- Directions for this task
Your output should be the complete listing, repeated exactly.

═══

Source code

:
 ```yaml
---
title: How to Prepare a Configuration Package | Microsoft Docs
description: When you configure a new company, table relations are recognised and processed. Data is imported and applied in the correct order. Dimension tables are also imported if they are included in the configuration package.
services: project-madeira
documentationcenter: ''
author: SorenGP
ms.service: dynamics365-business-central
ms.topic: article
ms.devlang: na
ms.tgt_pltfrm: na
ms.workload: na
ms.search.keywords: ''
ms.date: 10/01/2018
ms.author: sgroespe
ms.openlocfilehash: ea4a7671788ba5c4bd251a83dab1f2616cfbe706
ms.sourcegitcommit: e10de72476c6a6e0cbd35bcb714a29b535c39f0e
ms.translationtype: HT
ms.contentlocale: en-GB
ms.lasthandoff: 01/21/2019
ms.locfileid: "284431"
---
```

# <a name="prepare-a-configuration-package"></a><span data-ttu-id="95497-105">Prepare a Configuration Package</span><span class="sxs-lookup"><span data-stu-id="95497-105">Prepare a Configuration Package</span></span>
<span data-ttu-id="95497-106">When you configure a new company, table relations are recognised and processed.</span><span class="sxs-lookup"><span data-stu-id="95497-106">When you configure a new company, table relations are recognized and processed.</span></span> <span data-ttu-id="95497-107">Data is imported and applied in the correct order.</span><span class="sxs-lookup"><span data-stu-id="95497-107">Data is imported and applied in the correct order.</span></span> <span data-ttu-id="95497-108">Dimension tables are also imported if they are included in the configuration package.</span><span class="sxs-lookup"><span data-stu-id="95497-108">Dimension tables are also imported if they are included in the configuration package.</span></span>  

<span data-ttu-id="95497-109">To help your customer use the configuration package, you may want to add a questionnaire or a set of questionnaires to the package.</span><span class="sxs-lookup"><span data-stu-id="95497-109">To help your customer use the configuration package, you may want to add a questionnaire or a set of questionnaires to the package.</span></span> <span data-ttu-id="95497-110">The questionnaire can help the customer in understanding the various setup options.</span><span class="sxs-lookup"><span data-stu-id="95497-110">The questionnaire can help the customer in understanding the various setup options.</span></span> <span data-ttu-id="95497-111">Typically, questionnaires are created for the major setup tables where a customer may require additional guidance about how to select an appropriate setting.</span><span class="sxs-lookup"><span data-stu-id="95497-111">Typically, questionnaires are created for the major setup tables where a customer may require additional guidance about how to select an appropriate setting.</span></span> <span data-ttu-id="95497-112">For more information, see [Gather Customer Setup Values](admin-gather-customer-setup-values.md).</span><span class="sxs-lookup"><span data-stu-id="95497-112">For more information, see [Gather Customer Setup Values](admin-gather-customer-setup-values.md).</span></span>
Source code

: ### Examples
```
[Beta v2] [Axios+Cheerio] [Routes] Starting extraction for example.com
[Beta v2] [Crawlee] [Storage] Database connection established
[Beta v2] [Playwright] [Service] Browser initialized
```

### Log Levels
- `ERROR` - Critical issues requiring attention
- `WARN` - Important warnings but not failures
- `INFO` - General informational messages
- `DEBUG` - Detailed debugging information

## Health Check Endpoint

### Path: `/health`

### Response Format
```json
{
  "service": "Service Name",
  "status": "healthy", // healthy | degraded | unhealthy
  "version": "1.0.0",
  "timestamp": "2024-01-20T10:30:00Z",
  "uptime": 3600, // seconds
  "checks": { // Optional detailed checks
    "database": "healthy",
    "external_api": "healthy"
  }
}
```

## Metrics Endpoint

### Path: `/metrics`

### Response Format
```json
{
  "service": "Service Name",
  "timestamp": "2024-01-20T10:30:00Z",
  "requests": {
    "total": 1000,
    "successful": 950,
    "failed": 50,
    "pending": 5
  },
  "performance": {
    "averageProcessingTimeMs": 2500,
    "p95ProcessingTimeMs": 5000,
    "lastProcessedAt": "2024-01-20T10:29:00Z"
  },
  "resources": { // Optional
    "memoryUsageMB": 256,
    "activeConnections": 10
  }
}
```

═══

- Completed task
Source code

:
 ```yaml
---
title: How to Prepare a Configuration Package | Microsoft Docs
description: When you configure a new company, table relations are recognised and processed. Data is imported and applied in the correct order. Dimension tables are also imported if they are included in the configuration package.
services: project-madeira
documentationcenter: ''
author: SorenGP
ms.service: dynamics365-business-central
ms.topic: article
ms.devlang: na
ms.tgt_pltfrm: na
ms.workload: na
ms.search.keywords: ''
ms.date: 10/01/2018
ms.author: sgroespe
ms.openlocfilehash: ea4a7671788ba5c4bd251a83dab1f2616cfbe706
ms.sourcegitcommit: e10de72476c6a6e0cbd35bcb714a29b535c39f0e
ms.translationtype: HT
ms.contentlocale: en-GB
ms.lasthandoff: 01/21/2019
ms.locfileid: "284431"
---
```

# <a name="prepare-a-configuration-package"></a><span data-ttu-id="95497-105">Prepare a Configuration Package</span><span class="sxs-lookup"><span data-stu-id="95497-105">Prepare a Configuration Package</span></span>
<span data-ttu-id="95497-106">When you configure a new company, table relations are recognised and processed.</span><span class="sxs-lookup"><span data-stu-id="95497-106">When you configure a new company, table relations are recognized and processed.</span></span> <span data-ttu-id="95497-107">Data is imported and applied in the correct order.</span><span class="sxs-lookup"><span data-stu-id="95497-107">Data is imported and applied in the correct order.</span></span> <span data-ttu-id="95497-108">Dimension tables are also imported if they are included in the configuration package.</span><span class="sxs-lookup"><span data-stu-id="95497-108">Dimension tables are also imported if they are included in the configuration package.</span></span>  

<span data-ttu-id="95497-109">To help your customer use the configuration package, you may want to add a questionnaire or a set of questionnaires to the package.</span><span class="sxs-lookup"><span data-stu-id="95497-109">To help your customer use the configuration package, you may want to add a questionnaire or a set of questionnaires to the package.</span></span> <span data-ttu-id="95497-110">The questionnaire can help the customer in understanding the various setup options.</span><span class="sxs-lookup"><span data-stu-id="95497-110">The questionnaire can help the customer in understanding the various setup options.</span></span> <span data-ttu-id="95497-111">Typically, questionnaires are created for the major setup tables where a customer may require additional guidance about how to select an appropriate setting.</span><span class="sxs-lookup"><span data-stu-id="95497-111">Typically, questionnaires are created for the major setup tables where a customer may require additional guidance about how to select an appropriate setting.</span></span> <span data-ttu-id="95497-112">For more information, see [Gather Customer Setup Values](admin-gather-customer-setup-values.md).</span><span class="sxs-lookup"><span data-stu-id="95497-112">For more information, see [Gather Customer Setup Values](admin-gather-customer-setup-values.md).</span></span>
Source code

: ### Examples
```
[Beta v2] [Axios+Cheerio] [Routes] Starting extraction for example.com
[Beta v2] [Crawlee] [Storage] Database connection established
[Beta v2] [Playwright] [Service] Browser initialized
```

### Log Levels
- `ERROR` - Critical issues requiring attention
- `WARN` - Important warnings but not failures
- `INFO` - General informational messages
- `DEBUG` - Detailed debugging information

## Health Check Endpoint

### Path: `/health`

### Response Format
```json
{
  "service": "Service Name",
  "status": "healthy", // healthy | degraded | unhealthy
  "version": "1.0.0",
  "timestamp": "2024-01-20T10:30:00Z",
  "uptime": 3600, // seconds
  "checks": { // Optional detailed checks
    "database": "healthy",
    "external_api": "healthy"
  }
}
```

## Metrics Endpoint

### Path: `/metrics`

### Response Format
```json
{
  "service": "Service Name",
  "timestamp": "2024-01-20T10:30:00Z",
  "requests": {
    "total": 1000,
    "successful": 950,
    "failed": 50,
    "pending": 5
  },
  "performance": {
    "averageProcessingTimeMs": 2500,
    "p95ProcessingTimeMs": 5000,
    "lastProcessedAt": "2024-01-20T10:29:00Z"
  },
  "resources": { // Optional
    "memoryUsageMB": 256,
    "activeConnections": 10
  }
}
```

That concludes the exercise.